Al 40 jaar staat Jos op de weekmarkt in Etten-Leur: ‘De markt is alles voor me’

Bossen bloemen, flessen wijn en cadeautjes. Er was woensdagochtend een feestje in Etten-Leur. Jos van der Wijst staat daar namelijk al veertig jaar op de weekmarkt. Al die jaren komt hij helemaal vanuit Sint-Oedenrode naar Etten-Leur toe. Dat hij het al zo lang volhoudt laten zijn klanten niet zomaar ongemerkt.
“Ik heb echt heel veel felicitaties, cadeautjes en lieve woorden gehad. Daar krijg ik tranen in mijn ogen van”, begint Jos. Toen hij 20 jaar oud was stond hij voor het eerst op de markt. “Ik heb nog meegemaakt dat waar we nu stonden, de snelweg A58 lag. Dat kun je je nu niet meer voorstellen.”
Ik kom hier iedere week met plezier naartoe.
Waarom Jos iedere week zo’n eind rijdt om op de markt van Etten-Leur te staan? Toen hij begon met zijn kraam kon hij nergens in zijn eigen regio terecht. “Ik ben daardoor in Etten-Leur verzeild geraakt en kom hier dus nog steeds iedere week met plezier naartoe.”
Dat is een wekelijkse rit van 160 kilometer. “Als het lekker weer is wil ik wel eens mijn racefiets meenemen. Dan rijdt mijn zoon met de kraam terug en ik kan dan nog even lekker sporten.” Al tien jaar werkt zijn zoon bij hem en ook Jenny is een vast gezicht voor de klanten in Etten-Leur. “Zonder hun kan ik dit niet.”
Voor weinig geld proberen wij de mensen blij te maken.
De kraam van Jos is te schalen onder het oude ambacht. “Je ziet niet veel bedrijven meer zoals wij”, meent Jos. Waar het begon met het verkopen van knopen, garen en ritsen, is hij nu voornamelijk gespecialiseerd in het ter plekke repareren van ritsen. “Voor weinig geld proberen wij de mensen blij te maken.”
Generatie op generatie
Het contact met de mensen is voor Jos het mooiste wat er is. “Ik ken veel gezichten, maar niet iedereen bij naam. Sommige mensen kwamen hier eerst om een kledingstuk te laten maken voor hun kinderen.
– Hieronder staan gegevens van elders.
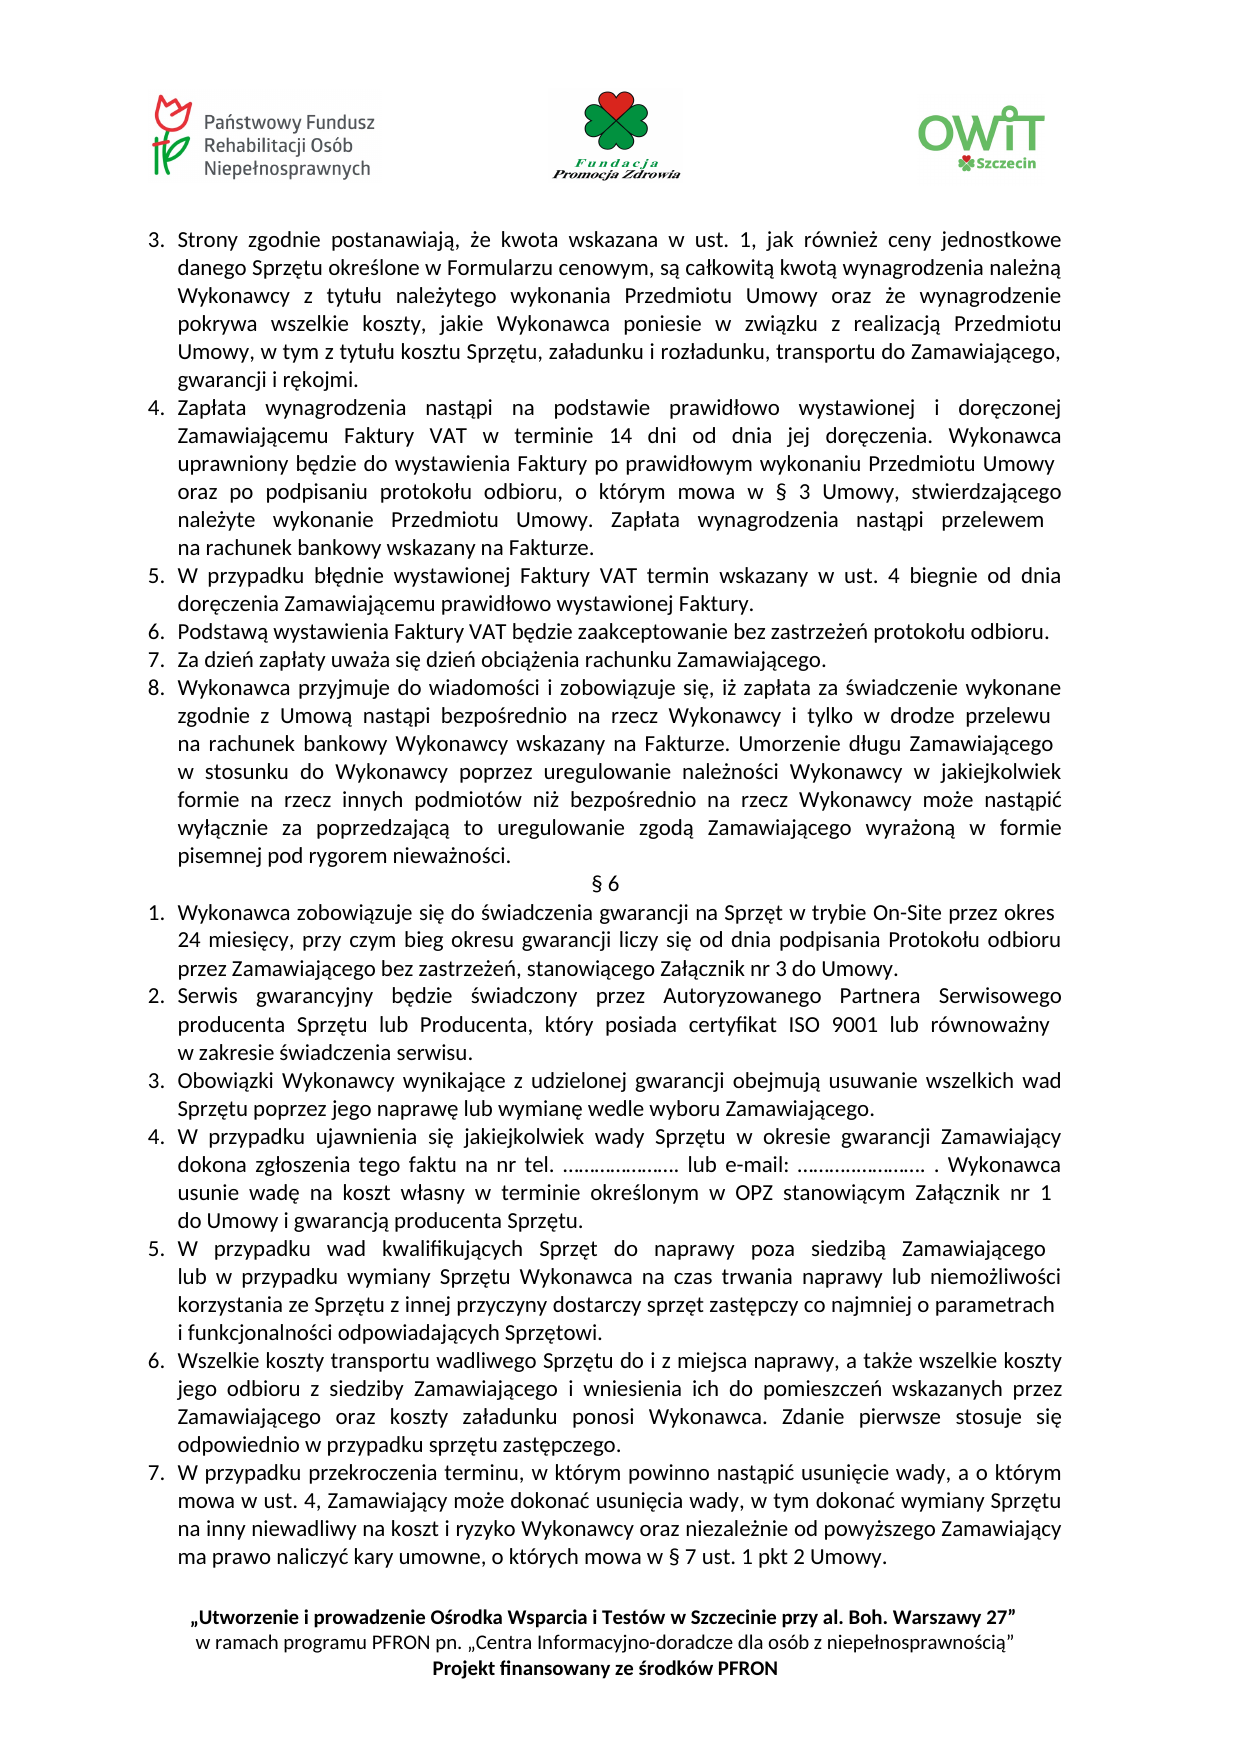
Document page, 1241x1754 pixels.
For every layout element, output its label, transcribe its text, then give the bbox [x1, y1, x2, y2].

list W przypadku ujawnienia się jakiejkolwiek wady Sprzętu w okresie gwarancji Zamawiający dokona zgłoszenia tego faktu na nr tel. …………………. lub e-mail: ………..…………. . Wykonawca usunie wadę na koszt własny w terminie określonym w OPZ stanowiącym Załącznik nr 1 do Umowy i gwarancją producenta Sprzętu. [148, 1122, 1063, 1234]
list Zapłata wynagrodzenia nastąpi na podstawie prawidłowo wystawionej i doręczonej Zamawiającemu Faktury VAT w terminie 14 dni od dnia jej doręczenia. Wykonawca uprawniony będzie do wystawienia Faktury po prawidłowym wykonaniu Przedmiotu Umowy oraz po podpisaniu protokołu odbioru, o którym mowa w § 3 Umowy, stwierdzającego należyte wykonanie Przedmiotu Umowy. Zapłata wynagrodzenia nastąpi przelewem na rachunek bankowy wskazany na Fakturze. [148, 393, 1063, 561]
list Podstawą wystawienia Faktury VAT będzie zaakceptowanie bez zastrzeżeń protokołu odbioru. [148, 617, 1063, 645]
list W przypadku wad kwalifikujących Sprzęt do naprawy poza siedzibą Zamawiającego lub w przypadku wymiany Sprzętu Wykonawca na czas trwania naprawy lub niemożliwości korzystania ze Sprzętu z innej przyczyny dostarczy sprzęt zastępczy co najmniej o parametrach i funkcjonalności odpowiadających Sprzętowi. [148, 1234, 1063, 1346]
list Wszelkie koszty transportu wadliwego Sprzętu do i z miejsca naprawy, a także wszelkie koszty jego odbioru z siedziby Zamawiającego i wniesienia ich do pomieszczeń wskazanych przez Zamawiającego oraz koszty załadunku ponosi Wykonawca. Zdanie pierwsze stosuje się odpowiednio w przypadku sprzętu zastępczego. [148, 1346, 1063, 1458]
list Wykonawca zobowiązuje się do świadczenia gwarancji na Sprzęt w trybie On-Site przez okres 24 miesięcy, przy czym bieg okresu gwarancji liczy się od dnia podpisania Protokołu odbioru przez Zamawiającego bez zastrzeżeń, stanowiącego Załącznik nr 3 do Umowy. [148, 898, 1063, 982]
picture [547, 88, 683, 183]
list Za dzień zapłaty uważa się dzień obciążenia rachunku Zamawiającego. [148, 645, 1063, 673]
picture [147, 89, 383, 183]
list W przypadku przekroczenia terminu, w którym powinno nastąpić usunięcie wady, a o którym mowa w ust. 4, Zamawiający może dokonać usunięcia wady, w tym dokonać wymiany Sprzętu na inny niewadliwy na koszt i ryzyko Wykonawcy oraz niezależnie od powyższego Zamawiający ma prawo naliczyć kary umowne, o których mowa w § 7 ust. 1 pkt 2 Umowy. [148, 1458, 1063, 1570]
list Serwis gwarancyjny będzie świadczony przez Autoryzowanego Partnera Serwisowego producenta Sprzętu lub Producenta, który posiada certyfikat ISO 9001 lub równoważny w zakresie świadczenia serwisu. [148, 982, 1063, 1066]
list W przypadku błędnie wystawionej Faktury VAT termin wskazany w ust. 4 biegnie od dnia doręczenia Zamawiającemu prawidłowo wystawionej Faktury. [148, 561, 1063, 617]
list § 6 [148, 869, 1063, 898]
list Strony zgodnie postanawiają, że kwota wskazana w ust. 1, jak również ceny jednostkowe danego Sprzętu określone w Formularzu cenowym, są całkowitą kwotą wynagrodzenia należną Wykonawcy z tytułu należytego wykonania Przedmiotu Umowy oraz że wynagrodzenie pokrywa wszelkie koszty, jakie Wykonawca poniesie w związku z realizacją Przedmiotu Umowy, w tym z tytułu kosztu Sprzętu, załadunku i rozładunku, transportu do Zamawiającego, gwarancji i rękojmi. [148, 225, 1063, 393]
list Obowiązki Wykonawcy wynikające z udzielonej gwarancji obejmują usuwanie wszelkich wad Sprzętu poprzez jego naprawę lub wymianę wedle wyboru Zamawiającego. [148, 1066, 1063, 1122]
picture [916, 94, 1045, 186]
list Wykonawca przyjmuje do wiadomości i zobowiązuje się, iż zapłata za świadczenie wykonane zgodnie z Umową nastąpi bezpośrednio na rzecz Wykonawcy i tylko w drodze przelewu na rachunek bankowy Wykonawcy wskazany na Fakturze. Umorzenie długu Zamawiającego w stosunku do Wykonawcy poprzez uregulowanie należności Wykonawcy w jakiejkolwiek formie na rzecz innych podmiotów niż bezpośrednio na rzecz Wykonawcy może nastąpić wyłącznie za poprzedzającą to uregulowanie zgodą Zamawiającego wyrażoną w formie pisemnej pod rygorem nieważności. [148, 673, 1063, 869]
Nu komen ze voor hun kleinkinderen. Dat vind ik mooi om te zien.”

Aan stoppen denkt Jos nog lang niet. Zo lang zijn gezondheid het toelaat komt hij graag nog iedere week naar Etten-Leur gereden. “Al win ik morgen de loterij, de markt is alles voor me en dat zal ik dan nog altijd blijven doen”, besluit hij.